CMA CGM is the third largest container-shipping operator by capacity and acquiring NOL will provide them with a stronger shipping presence in Asia.
Reuters reports that CMA CGM’s global ranking wouldn’t change, but it would boost their market share to 12 percent which is ahead of the global market leader AP Moeller-Maersk.
The Wall Street Journal reports that CMA CGM is in talks with banks to finance the $5 billion acquisition.
NOL has a market value of $2.2 billion and has about $3 billion in debt that would be purchased as well.
Some of the banks in contention are French bank BNP Paribas, HSBC, and J.P. Morgan.
Temasek Holdings, Singapore’s sovereign-wealth fund owns a 65 percent stake in Neptune. CMA CGM is currently negotiating with Temasek for their stake in the company.
In Singapore, any company buying more than 30 percent of another company must make a bid for the entire company.
After a deal is negotiated with Temasek, CMA CGM will make an offer to buy all of NOL. NOL handles about 3 percent of global container volumes.
This is just the latest of many large scale mergers and acquisitions deals this year.
This year there has been $4.31 trillion of M&A deals, second to only 2007 in inflation adjusted dollars.
The low interest rate environment has made it cheaper to borrow money to finance these large purchases.
Despite the recent merger activity, the shipping industry is an unlikely player in the M&A world. This is attributed to the types of ownership.
Shipping companies are commonly owned by sovereign wealth funds, who are longer term investors who can afford to hold onto a company through the ups and downs of the business cycle.
NOL has been actively trying to sell its shipping business after selling its profitable logistics business for $1.2 billion in May. CMA CGM is willing to pay a premium as competition is brewing in China where two state-owned shipping companies are currently in talks to merge.
The entire shipping industry has been struggling lately.
Slowing global growth, a decline in commodity prices, and overcapacity have driven down prices and hurt profits for maritime companies.
Despite NOL’s recent inability to turn a profit, losing $96 million in the third quarter, their share price has risen over 40 percent this year while the Singapore benchmark index has double digit losses.

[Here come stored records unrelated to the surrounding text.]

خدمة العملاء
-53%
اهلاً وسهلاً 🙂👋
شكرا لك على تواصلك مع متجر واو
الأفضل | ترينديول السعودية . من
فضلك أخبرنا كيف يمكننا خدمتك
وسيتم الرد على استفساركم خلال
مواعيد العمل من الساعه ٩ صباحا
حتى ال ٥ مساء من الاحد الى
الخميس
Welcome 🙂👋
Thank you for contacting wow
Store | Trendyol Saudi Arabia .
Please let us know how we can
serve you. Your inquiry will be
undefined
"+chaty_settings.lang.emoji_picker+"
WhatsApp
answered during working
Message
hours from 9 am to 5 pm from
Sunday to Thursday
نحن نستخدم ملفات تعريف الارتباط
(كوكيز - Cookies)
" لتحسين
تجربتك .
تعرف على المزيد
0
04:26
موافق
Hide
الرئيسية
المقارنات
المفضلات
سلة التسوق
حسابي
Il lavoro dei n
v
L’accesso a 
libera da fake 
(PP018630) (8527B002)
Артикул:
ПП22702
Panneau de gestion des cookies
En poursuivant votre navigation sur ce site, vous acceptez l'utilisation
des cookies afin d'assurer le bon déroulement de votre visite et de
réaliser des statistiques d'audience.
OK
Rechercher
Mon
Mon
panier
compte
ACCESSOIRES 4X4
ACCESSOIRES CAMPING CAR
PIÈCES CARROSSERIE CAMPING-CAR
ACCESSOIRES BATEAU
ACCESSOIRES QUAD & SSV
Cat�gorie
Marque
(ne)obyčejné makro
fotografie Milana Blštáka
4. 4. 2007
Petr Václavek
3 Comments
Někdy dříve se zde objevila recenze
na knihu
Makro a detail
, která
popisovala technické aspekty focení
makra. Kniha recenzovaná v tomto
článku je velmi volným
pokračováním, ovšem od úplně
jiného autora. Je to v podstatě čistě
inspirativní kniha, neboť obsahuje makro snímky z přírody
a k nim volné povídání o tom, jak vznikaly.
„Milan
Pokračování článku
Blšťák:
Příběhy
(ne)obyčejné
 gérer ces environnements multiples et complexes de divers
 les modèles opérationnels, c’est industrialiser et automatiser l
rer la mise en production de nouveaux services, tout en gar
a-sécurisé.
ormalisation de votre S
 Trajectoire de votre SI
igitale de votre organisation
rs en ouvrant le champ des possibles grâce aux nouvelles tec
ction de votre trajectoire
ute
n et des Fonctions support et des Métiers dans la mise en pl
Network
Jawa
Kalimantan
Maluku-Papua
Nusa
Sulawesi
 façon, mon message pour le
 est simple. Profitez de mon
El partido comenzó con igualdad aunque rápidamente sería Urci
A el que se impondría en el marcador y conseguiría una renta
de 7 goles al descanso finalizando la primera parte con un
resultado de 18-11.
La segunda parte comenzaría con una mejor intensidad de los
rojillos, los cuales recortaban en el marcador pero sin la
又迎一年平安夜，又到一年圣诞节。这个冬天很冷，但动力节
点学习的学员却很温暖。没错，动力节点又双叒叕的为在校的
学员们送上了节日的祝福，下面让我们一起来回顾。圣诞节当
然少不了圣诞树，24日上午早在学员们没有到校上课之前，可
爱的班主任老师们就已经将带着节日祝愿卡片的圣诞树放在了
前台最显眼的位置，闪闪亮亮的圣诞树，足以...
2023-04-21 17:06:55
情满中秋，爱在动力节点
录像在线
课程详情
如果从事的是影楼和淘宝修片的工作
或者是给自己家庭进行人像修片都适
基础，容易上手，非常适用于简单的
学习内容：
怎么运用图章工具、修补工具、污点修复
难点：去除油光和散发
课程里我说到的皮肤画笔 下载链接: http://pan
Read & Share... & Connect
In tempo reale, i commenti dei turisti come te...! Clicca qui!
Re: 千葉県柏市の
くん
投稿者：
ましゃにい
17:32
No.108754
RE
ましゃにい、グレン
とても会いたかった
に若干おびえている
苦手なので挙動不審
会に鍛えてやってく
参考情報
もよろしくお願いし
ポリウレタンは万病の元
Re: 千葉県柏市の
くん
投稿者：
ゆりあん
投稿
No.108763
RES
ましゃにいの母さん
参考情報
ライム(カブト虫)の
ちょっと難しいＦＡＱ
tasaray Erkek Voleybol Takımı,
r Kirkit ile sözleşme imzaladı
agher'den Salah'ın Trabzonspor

There have been different tactics to deal with the drop in prices, but strategic alliances have been formed to maximize efficiency.
Maersk is laying off thousands of workers in order to cut costs, but plans to expand their fleet.
Competitor Maersk was also in contention for the takeover as Neptune’s ships, routes and infrastructure in Asia would bolster the strength of both companies.
CMA CGM has a fleet of 470 ships and would add 94 vessels if the merger goes through. Their trade routes include Asia-Europe, Intra-Asia, Latin-America, Trans-Atlantic, and Trans-Pacific per NOL’s website.
They also have over 4,600 employees which would likely join CMA CGM’s workforce of 22,000.
A version of this article appeared in the Tuesday, December 8th print edition.